Die von der Beklagten ausgesprochene Kündigung war daher zeitwidrig. Sie widersprach der zwingenden Vorschrift des § 16 Abs 2 KV, weil sie das Arbeitsverhältnis nicht zum Ende der Arbeitswoche, nämlich zum 18.9.1992, sondern schon zum 17.9.1982 zur Auflösung brachte. Die Rechtsansicht der Revisionswerberin, die Klägerin habe erkennen können, daß damit in Wahrheit eine termingemäße Kündigung zum frühestmöglichen Termin, nämlich dem 11.9.1992 gemeint war, ist verfehlt. Es ist zwar richtig, daß die Kündigung so zu verstehen ist, wie sie der Empfänger nach ihrem Wortlaut und Geschäftszweck bei objektiver Betrachtung verstehen konnte (Arb 10.155, 10.305 uva), doch ließ der Wortlaut des Kündigungsschreibens, daß "fristgerecht" zum 17.9.1992 gekündigt werde, keine andere Deutung zu, als daß das Arbeitsverhältnis an diesem Tag beendet werden sollte (vgl Arb 10.305).

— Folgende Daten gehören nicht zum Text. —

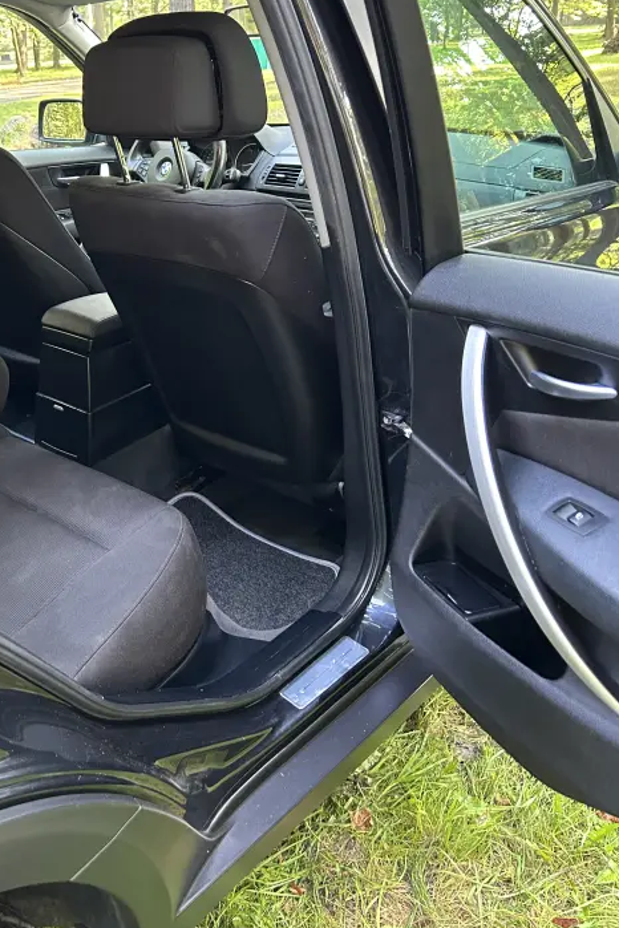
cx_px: 202
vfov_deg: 56.9
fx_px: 851
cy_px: 383
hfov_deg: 39.5
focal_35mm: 33
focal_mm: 5.7
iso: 400
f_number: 1.5
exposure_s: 1/60
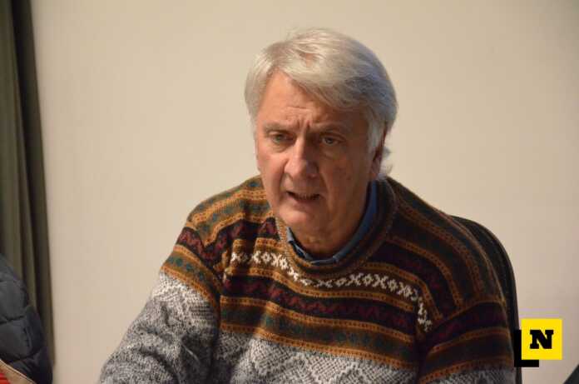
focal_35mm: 142
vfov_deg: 9.6
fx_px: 2287
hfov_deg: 14.4
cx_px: 290
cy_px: 192
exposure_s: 1/160
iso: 6400
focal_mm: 95
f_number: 5.3
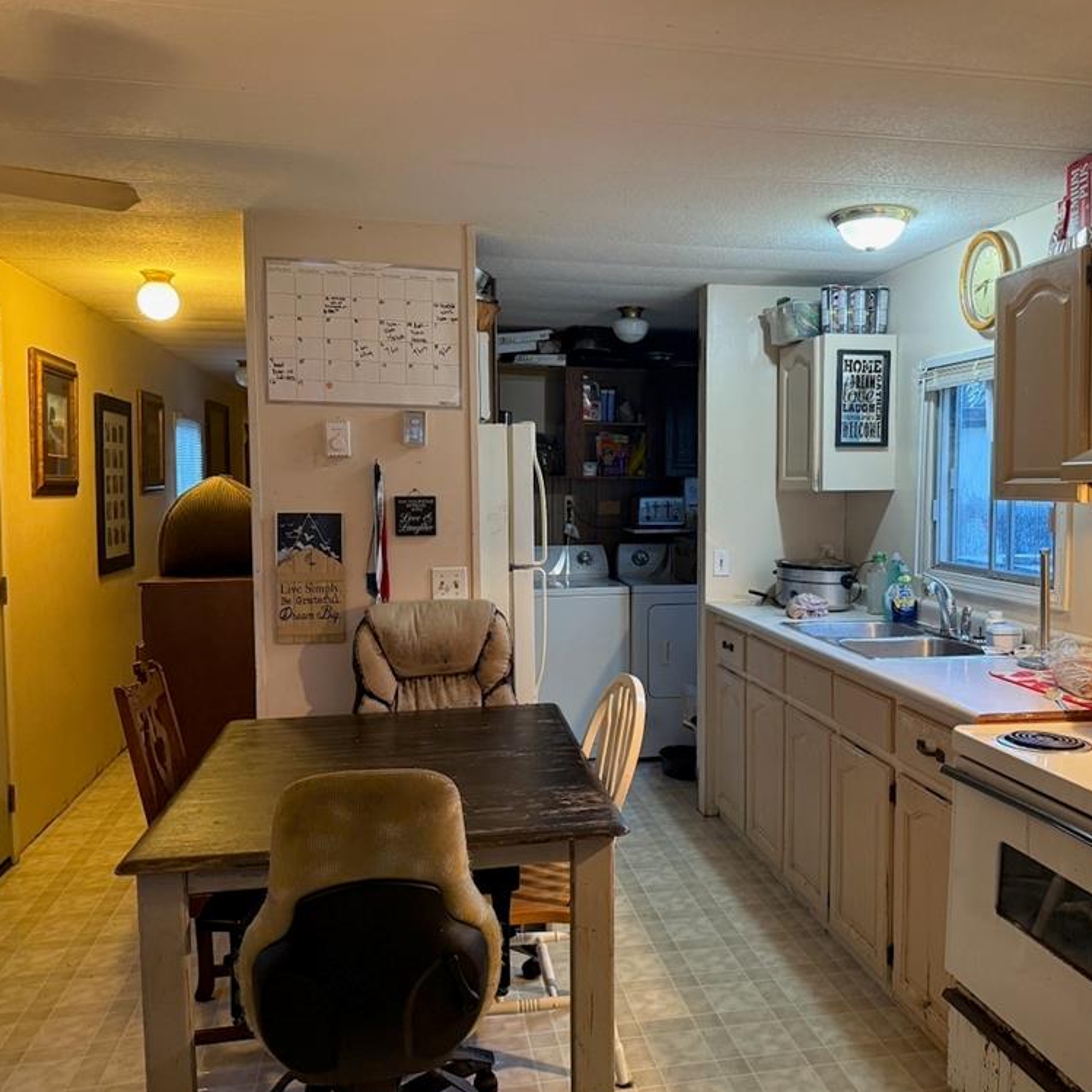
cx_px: 643
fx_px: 1035
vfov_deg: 55.6
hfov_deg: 55.3
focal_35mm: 29
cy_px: 547
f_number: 1.78
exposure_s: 1/60
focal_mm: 6.76
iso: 400
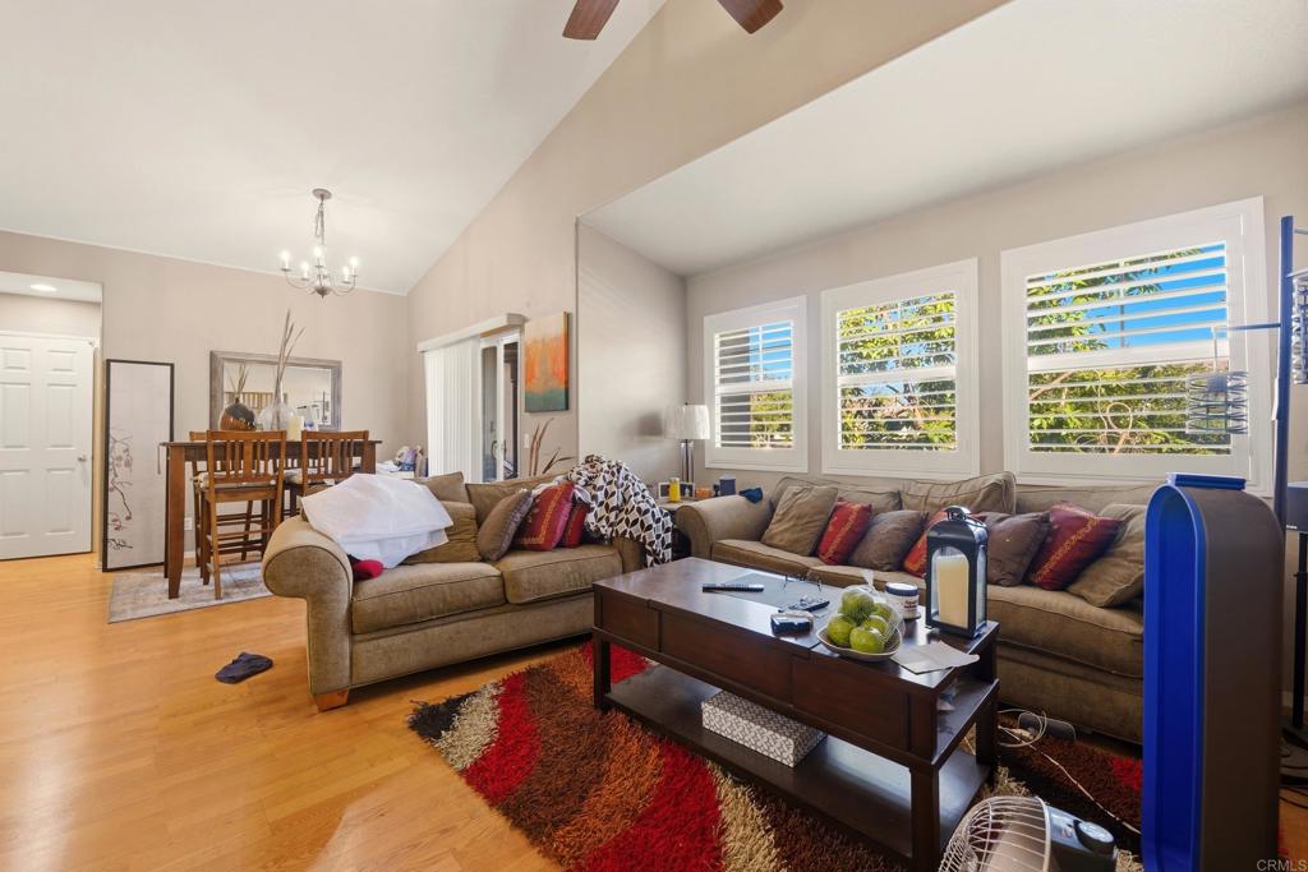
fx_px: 509
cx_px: 654
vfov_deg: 81.2
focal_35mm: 14
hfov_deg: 104.2
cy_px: 436
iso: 320
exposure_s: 1/500
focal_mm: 14
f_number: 6.3
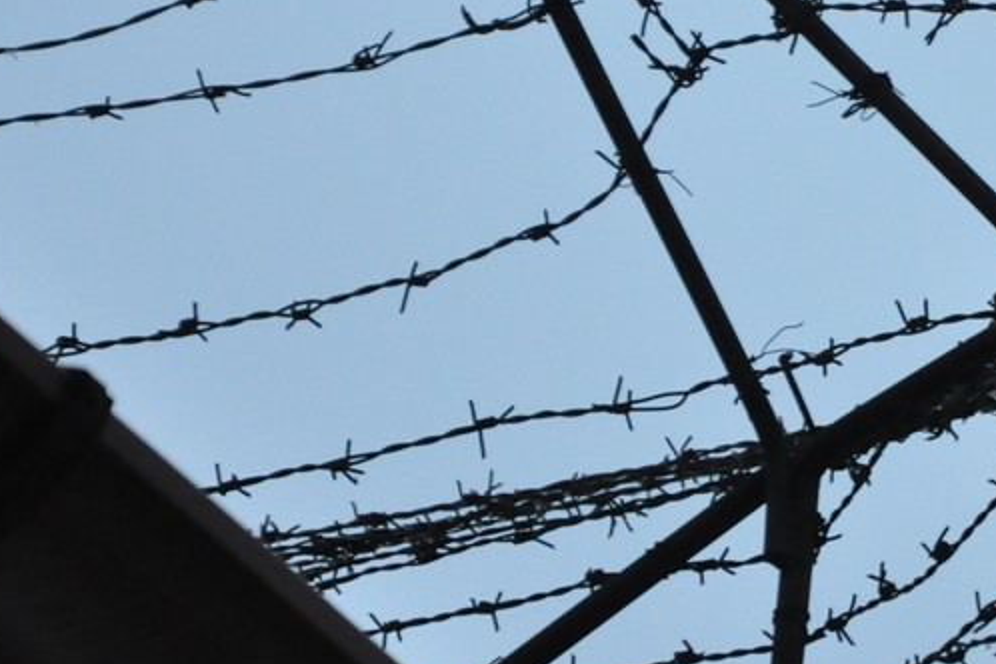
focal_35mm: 379
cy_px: 141
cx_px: 1010
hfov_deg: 5.4
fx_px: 10490
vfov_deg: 3.6
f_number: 5.6
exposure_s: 1/100
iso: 1600
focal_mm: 105
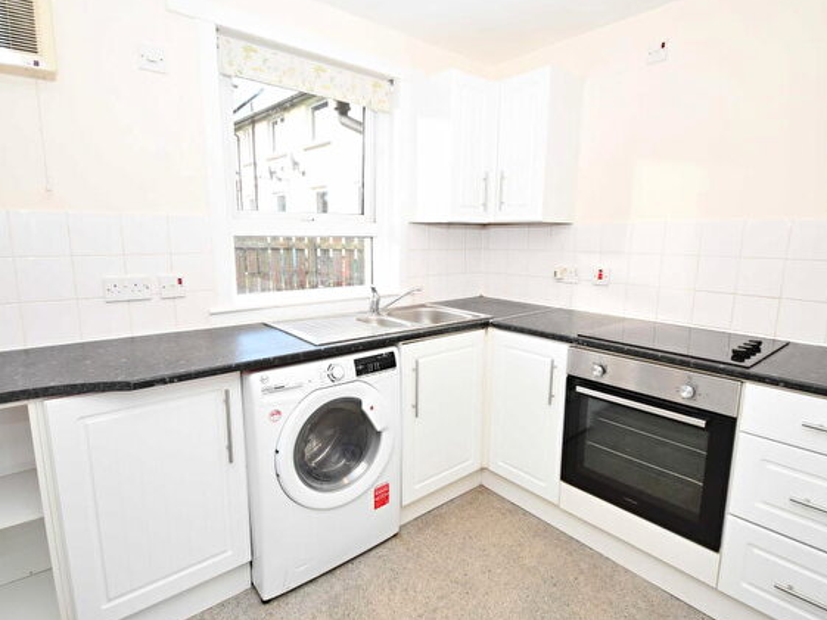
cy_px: 310
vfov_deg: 71.6
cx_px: 422
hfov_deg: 87.7
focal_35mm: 18
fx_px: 430
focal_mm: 10
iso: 560
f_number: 4
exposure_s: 1/60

Infolge zeitwidriger Beendigung des Arbeitsverhältnisses steht daher der Klägerin in analoger Anwendung des § 1162 b ABGB Kündigungsentschädigung zu (Martinek-M.Schwarz-W.Schwarz, AngG7, 654 f mwN). Die zeitwidrig gekündigte Klägerin ist auch hinsichtlich ihrer Urlaubsansprüche und der Urlaubsentschädigungsansprüche so zu stellen, als ob sie gesetzmäßig zum 19.9.1992 gekündigt worden wäre. Die Kündigungsentschädigung umfaßt auch die Urlaubsentschädigung für den während der Kündigungsfrist neu entstandenen Urlaubsanspruch (Arb 10.177, 10.933).

Der Revision ist daher ein Erfolg zu versagen.

Die Kostenentscheidung gründet sich auf die §§ 41, 50 ZPO.